Not even the most casual fantasy baseball player needs a reminder of what happened with Generation K back in the mid 90s when a young arm gets too much work too quickly. Kershaw has certainly become one of the outliers to that theory, but for every Kershaw, there are nine other young arms that are hurt by too much, too quickly. Most teams try to stick to a theory of no more than 20% increase from one season to the next and if the Yankees did that, Banuelos would be at a limit of 130 innings for 2011. Pitch count is more important than innings pitched as all inning totals are not created equally given that a typical Scott Kazmir inning is more work than even a Derek Lowe inning but it is tough to envision a large workload jump for Banuelos at the age of 20. After all, just 14 pitchers in the last 30 seasons have thrown as many as 100 innings at the major league level at the age of 20, or in Dwight Gooden's case, younger.
1. Dwight Gooden = 494.2 IP 1984-1985
2. Ed Correa = 202 IP, 1984
3. Fernando Valenzuela = 192.1 IP, 1981 (age 20..something)
4. Felix Hernandez = 191 IP, 2006
5. CC Sabathia = 180.1 IP, 2001
6. Rick Ankiel = 175 IP, 2000
7. Rick Porcello = 170.2 IP, 2009
8. Jeremy Bonderman = 162 IP, 2003
9. Bret Saberhagen = 157.2 IP, 1984
10. Zack Greinke = 145 IP, 2004
11. Mike Witt = 129 IP, 1981
12. Madison Bumgarner = 111 IP, 2010
13. Clayton Kershaw = 107.2 IP, 2008
14. Storm Davis = 100.2 IP, 1982
Certainly, there is a ton of talent on that list, but for every star, there is a bust. The amazing thing about Dwight Gooden is that he amassed 745 innings at the major league level before he turned 22 and that is more innings than guys like Matt Garza and Ricky Nolasco have at this stage of their respective careers at age 27. Felix Hernandez threw that heavy workload in 2006, but had also thrown 168 innings as an 18-year-old so the workload was not new to his system. Kershaw ended up with 169 innings in his season when combining his minor league numbers and his major league numbers while Bumgarner jumped to a whopping 193 innings last season.
Keeper league players absolutely must target Banuelos for their draft as left-handed starting pitching that can throw mid-90s with his polish do not grow on trees.
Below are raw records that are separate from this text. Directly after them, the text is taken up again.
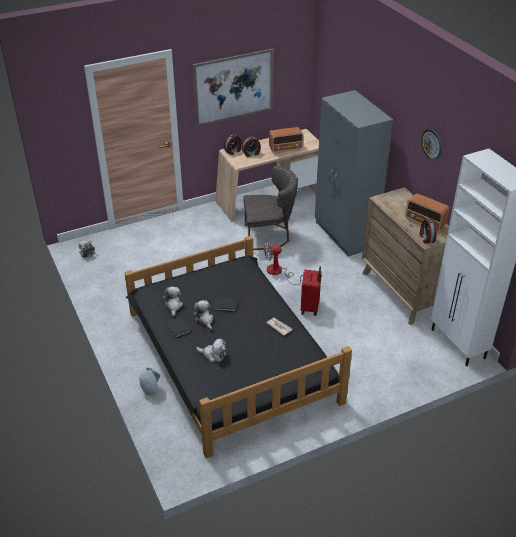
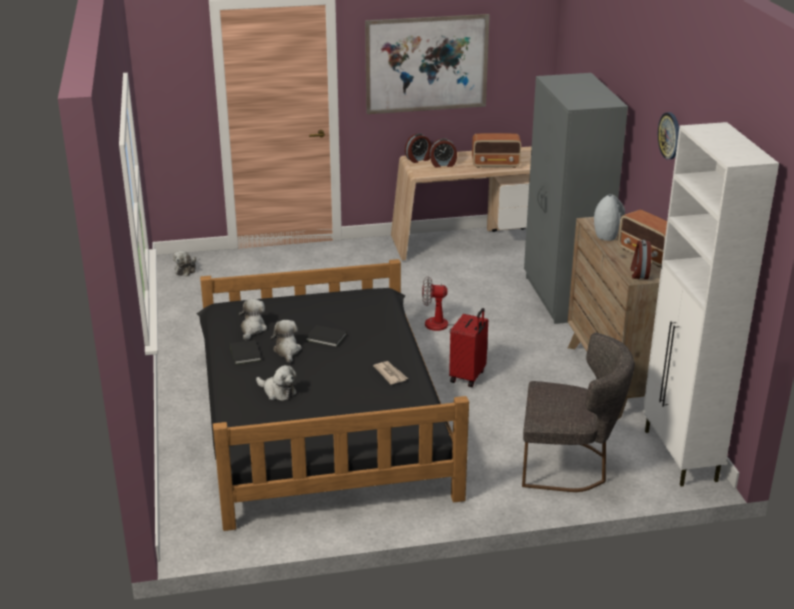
camera: 15 degrees right, 10 degrees down
(150, 389) = (189, 436): grey vase -> grey vase (606, 236)
(269, 236) = (449, 284): grey chair -> grey chair (569, 466)

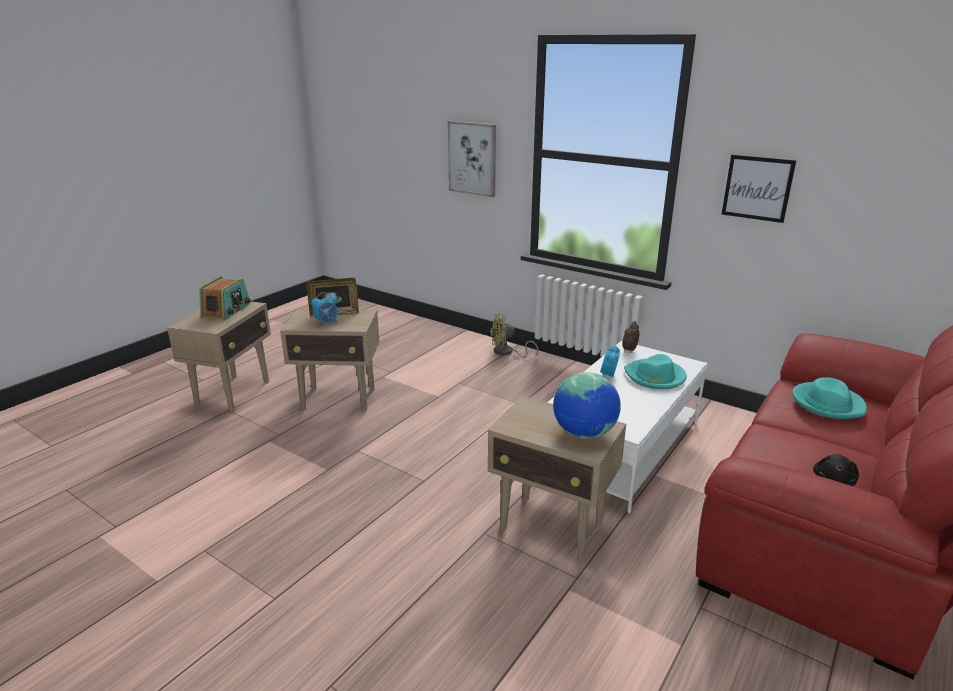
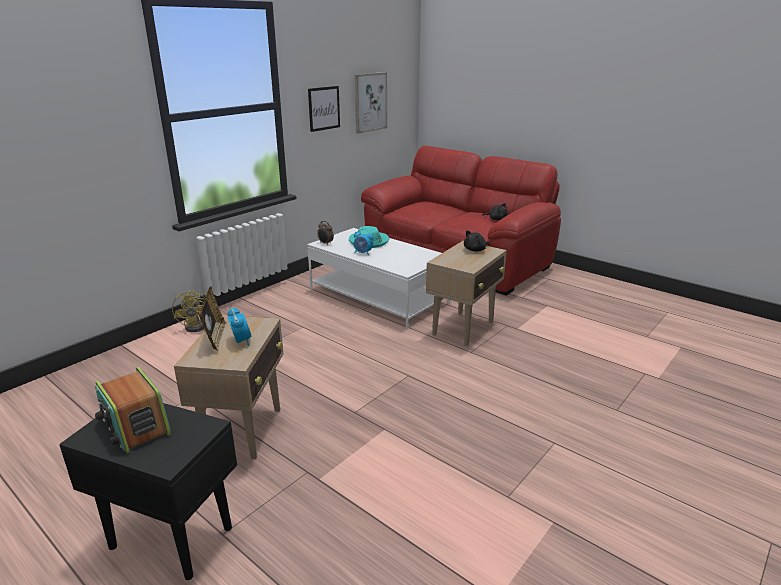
camera: 85 degrees left, 0 degrees up
(227, 310) = (135, 426): radio -> radio turned 150 degrees counterclockwise
(234, 393) = (171, 537): beige side table -> black side table
(472, 158) = (85, 143): picture -> picture (370, 102)
(584, 433) = (475, 250): globe -> black plush toy
(827, 403) = (424, 207): turquoise hat -> none

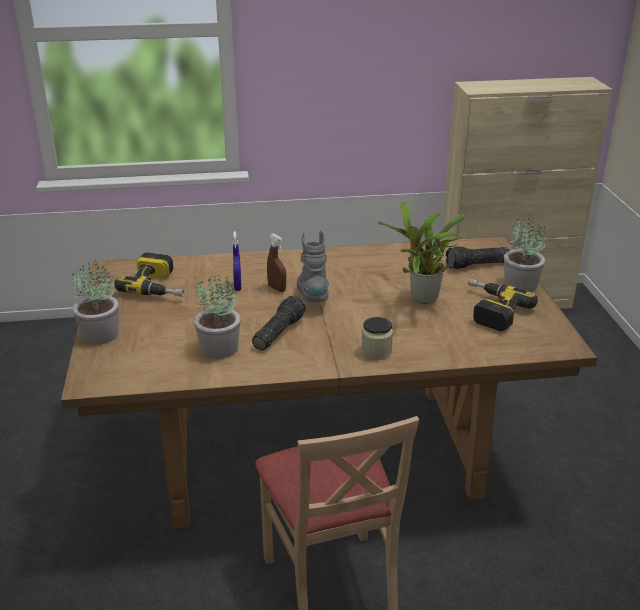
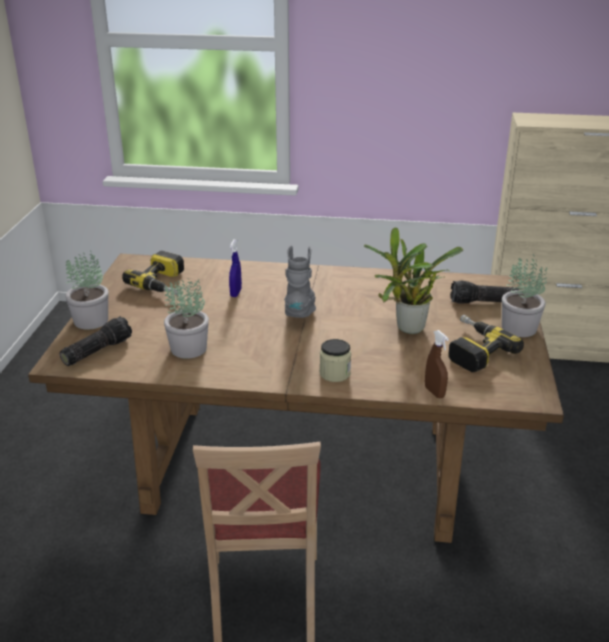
camera: 15 degrees right, 0 degrees up
(277, 288) = (271, 300): brown spray bottle -> brown spray bottle (434, 392)
(277, 332) = (250, 341): flashlight -> flashlight (97, 350)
This is one of the better pitching prospects in baseball and arguably the jewel of the Yankees' pitching prospects in that he has avoided injury up to this point unlike Dellin Betances and Andrew Brackman. Players in reset (one-year) leagues need to temper their expectations for this season as it is unlikely Banuelos sees significant work at the major league level given his lighter workload up to this point. The earlier the Yankees call him up, the more frustrating it will be to own him for the 2011 season as they are likely to put him on some kind of pitch count or innings limit which will affect his potential to help in wins and strikeout totals despite his stuff.